● **Task to carry out**: Copy out the farewell column below word for word, everything from "This will be" down to "will come through.".

● **Quoted passage**:
════════
Highlands and Islands Labour MSP David Stewart is retiring from frontline politics at the end of this parliamentary term.

This will be my last newspaper column.

My retirement from political life is drawing near which means I will soon be opening my last case for my last constituent.

It could be a health-related issue, or a housing crisis, or maybe a cry for help from a broken soul.

Whatever the matter, it will be the last time that I can go to the aid of a constituent.

In a few short weeks, I will bid farewell to a career that has, above all else, shown me the importance of compassion, and the value of fighting for change.

I hope I have been a good representative.

I hope the battles not won have sown seeds which will come through.

I must pass the baton on, but it’s true a more perfect world would have handed me more time.

I would, time allowing, have continued pressing the government to bring in a graduated driving licence so that we could do as other countries have done and bring down road traffic fatality rates among young and novice drivers.

I welcomed last week’s department of transport decision to continue researching the feasibility of this scheme and am forever grateful to those who supported me in this campaign, none more so than Diane and Graham Matheson, with whom I joined forces in the aftermath of a car crash which so tragically claimed the life of their 17-year-old son Callum.
════════
● **Data extracts**:

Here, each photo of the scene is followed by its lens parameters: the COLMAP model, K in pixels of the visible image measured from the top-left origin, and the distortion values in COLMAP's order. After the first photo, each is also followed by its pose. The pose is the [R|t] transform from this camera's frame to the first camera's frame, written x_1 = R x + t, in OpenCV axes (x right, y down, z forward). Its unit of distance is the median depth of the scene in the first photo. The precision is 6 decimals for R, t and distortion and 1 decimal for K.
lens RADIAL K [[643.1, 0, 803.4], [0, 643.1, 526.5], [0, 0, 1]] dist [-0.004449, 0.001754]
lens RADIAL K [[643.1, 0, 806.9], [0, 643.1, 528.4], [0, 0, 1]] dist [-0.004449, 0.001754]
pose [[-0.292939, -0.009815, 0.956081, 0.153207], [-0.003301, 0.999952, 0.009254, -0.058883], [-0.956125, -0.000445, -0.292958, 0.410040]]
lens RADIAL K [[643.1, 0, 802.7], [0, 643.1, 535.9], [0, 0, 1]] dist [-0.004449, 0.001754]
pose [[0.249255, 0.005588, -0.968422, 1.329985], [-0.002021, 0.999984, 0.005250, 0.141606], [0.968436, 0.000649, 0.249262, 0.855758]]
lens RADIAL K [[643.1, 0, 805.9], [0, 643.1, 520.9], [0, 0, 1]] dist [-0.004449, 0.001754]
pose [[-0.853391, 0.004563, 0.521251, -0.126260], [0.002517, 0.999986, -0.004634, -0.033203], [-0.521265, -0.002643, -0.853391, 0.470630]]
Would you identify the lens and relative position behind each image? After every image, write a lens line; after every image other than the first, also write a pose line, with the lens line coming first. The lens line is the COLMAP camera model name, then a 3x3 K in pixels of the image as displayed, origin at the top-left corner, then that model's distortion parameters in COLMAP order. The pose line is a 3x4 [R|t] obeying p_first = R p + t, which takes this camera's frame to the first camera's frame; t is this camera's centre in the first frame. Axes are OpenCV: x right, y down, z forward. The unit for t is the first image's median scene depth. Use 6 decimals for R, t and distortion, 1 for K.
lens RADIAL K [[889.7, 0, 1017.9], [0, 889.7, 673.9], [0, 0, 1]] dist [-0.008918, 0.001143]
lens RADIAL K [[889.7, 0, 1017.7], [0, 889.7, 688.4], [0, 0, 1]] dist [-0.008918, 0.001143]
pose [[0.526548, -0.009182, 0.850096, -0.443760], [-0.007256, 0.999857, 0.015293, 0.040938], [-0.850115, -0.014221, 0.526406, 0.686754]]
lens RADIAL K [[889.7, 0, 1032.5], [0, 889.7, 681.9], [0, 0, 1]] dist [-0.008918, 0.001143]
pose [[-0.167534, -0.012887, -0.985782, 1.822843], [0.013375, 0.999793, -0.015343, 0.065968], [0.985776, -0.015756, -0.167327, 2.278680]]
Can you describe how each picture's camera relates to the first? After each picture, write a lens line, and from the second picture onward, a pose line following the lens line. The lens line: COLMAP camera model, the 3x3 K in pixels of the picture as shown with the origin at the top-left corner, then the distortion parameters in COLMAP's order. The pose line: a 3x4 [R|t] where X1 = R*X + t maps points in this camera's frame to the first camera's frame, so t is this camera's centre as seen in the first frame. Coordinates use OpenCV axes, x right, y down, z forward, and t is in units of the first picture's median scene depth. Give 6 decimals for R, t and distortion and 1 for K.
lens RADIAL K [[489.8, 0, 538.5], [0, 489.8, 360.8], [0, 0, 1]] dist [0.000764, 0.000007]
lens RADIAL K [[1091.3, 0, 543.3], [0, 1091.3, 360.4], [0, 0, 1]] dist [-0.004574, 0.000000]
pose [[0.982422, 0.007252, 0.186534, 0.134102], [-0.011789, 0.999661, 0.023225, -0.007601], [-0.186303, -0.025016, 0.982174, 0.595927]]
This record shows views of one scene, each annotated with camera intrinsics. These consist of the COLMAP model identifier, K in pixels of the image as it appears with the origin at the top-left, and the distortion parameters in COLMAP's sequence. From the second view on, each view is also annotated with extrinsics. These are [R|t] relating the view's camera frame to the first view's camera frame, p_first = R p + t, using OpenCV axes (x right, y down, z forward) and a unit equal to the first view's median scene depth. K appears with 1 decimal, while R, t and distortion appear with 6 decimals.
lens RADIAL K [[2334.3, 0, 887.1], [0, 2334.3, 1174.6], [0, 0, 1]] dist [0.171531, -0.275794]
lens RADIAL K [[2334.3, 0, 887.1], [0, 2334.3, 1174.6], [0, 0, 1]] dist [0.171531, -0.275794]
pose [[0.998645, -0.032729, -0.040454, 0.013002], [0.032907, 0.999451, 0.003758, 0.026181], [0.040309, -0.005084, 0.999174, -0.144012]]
════════
● **Answer area**:
This will be my last newspaper column.

My retirement from political life is drawing near which means I will soon be opening my last case for my last constituent.

It could be a health-related issue, or a housing crisis, or maybe a cry for help from a broken soul.

Whatever the matter, it will be the last time that I can go to the aid of a constituent.

In a few short weeks, I will bid farewell to a career that has, above all else, shown me the importance of compassion, and the value of fighting for change.

I hope I have been a good representative.

I hope the battles not won have sown seeds which will come through.